Coywolf
Coywolf: The new species of wolf and coyote spreading across AmericaWikimedia Commons

Over the past century, a new canine class has spread like wildfire over North America, with many not even realising that it is a new breed. The 'coywolf', as it has become known, is one of evolution's most recent success stories.

Scientists are unable to give an exact time of when this new animal came to existence, but they believe that it is most probably within the last 200 years, with the first sighting being recorded in 1919.

Deforestation and hunting of wolves in the 19th century in the USA left its mark on the population. As a result, what remained of gray, red and eastern wolves had to adapt their criteria for potential mates. Such was the scarcity of wolves that they turned their attention to other members of the canine variety.

Coyotes and domestic dogs were soon in the sexual crosshairs of wolves, and the rest is history. It is now thought that at least a million coywolves, or woyotes, reside in North America.
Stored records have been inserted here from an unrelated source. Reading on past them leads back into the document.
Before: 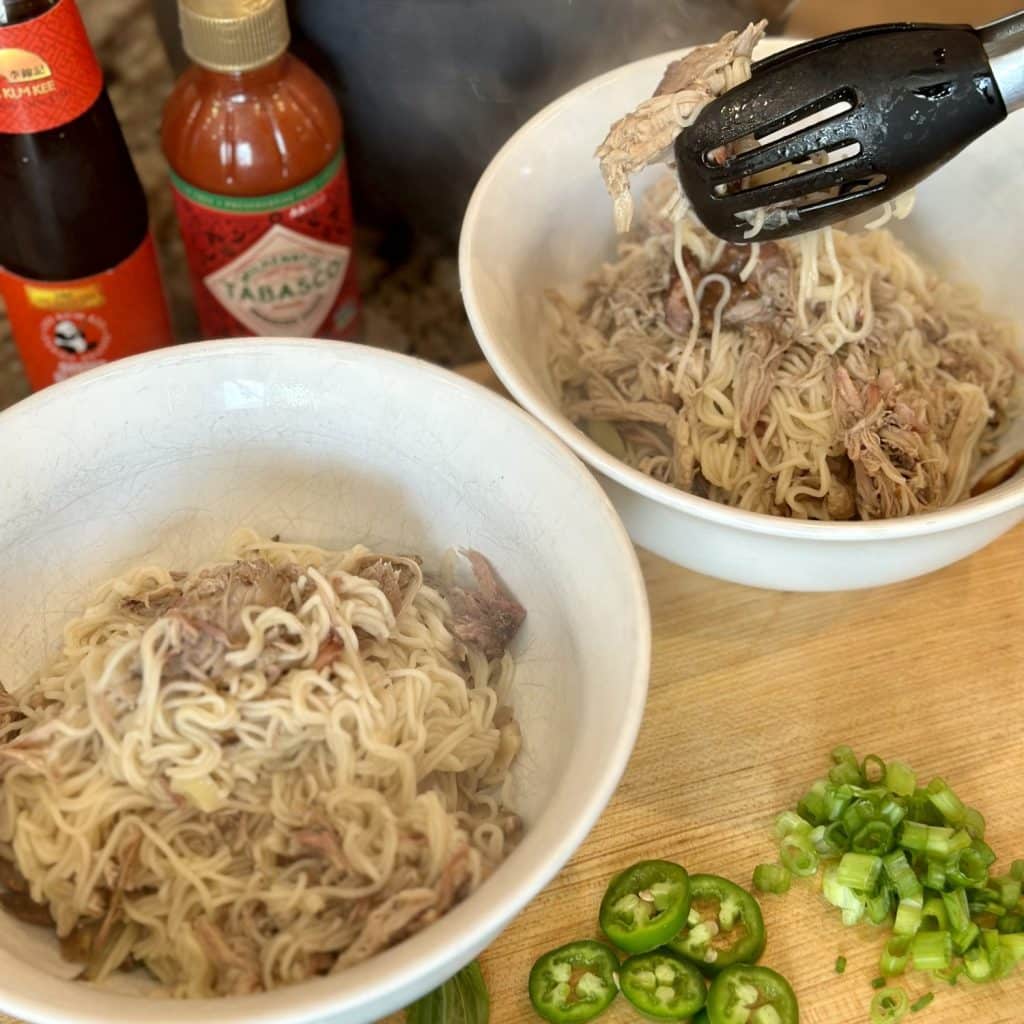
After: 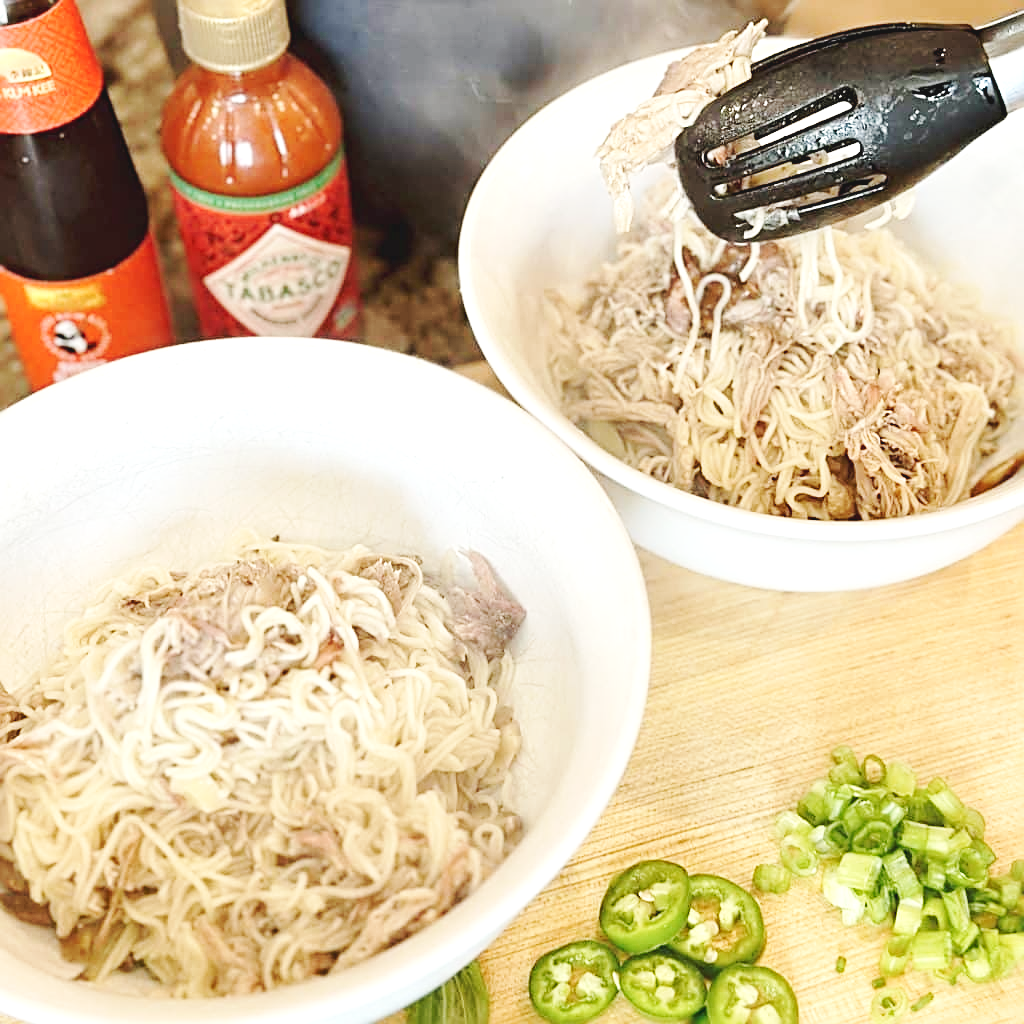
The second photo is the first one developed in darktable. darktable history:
white balance: emerald 1
contrast brightness saturation: saturation -0.05
sharpen: radius 2.676, amount 0.669
base curve: curves: ch0 [(0, 0.007) (0.028, 0.063) (0.121, 0.311) (0.46, 0.743) (0.859, 0.957) (1, 1)], preserve colors none
exposure: exposure 0.515 EV, compensate highlight preservation false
Scientists estimate that their genetic make-up is 10% dog, a quarter wolf and the rest coyote. While in appearance they most resemble coyotes, they are more wolf-sized, with bigger jaws, smaller ears and longer, faster-running legs. They weigh 25kg more than a purebred coyote.

Additionally, the coywolf has inherited advantageous traits from all three of its recent ancestors. Like wolves, it enjoys hunting in forest, whereas coyotes prefer to hunt in open plains, which the new breed is also happy to do. However, what has probably been most beneficial to them is that they are slowly becoming more accustomed to urban areas and are seemingly less afraid of humans – like dogs.

Furthermore, their diet has also expanded following the successful interbreeding. They have been known to eat anything from rats and cats to garden produce such as pumpkins, as well as an array of larger mammals.

However, it is too early to start calling the coywolf a new species. The Economist reports that an upcoming paper from Jonathan Way, of the National Park Service in Massachusetts, will argue that it is a species in its own right, but many scientists remain adamant that it isn't because of the coywolves' preparedness to mate with dogs, wolves and coyotes.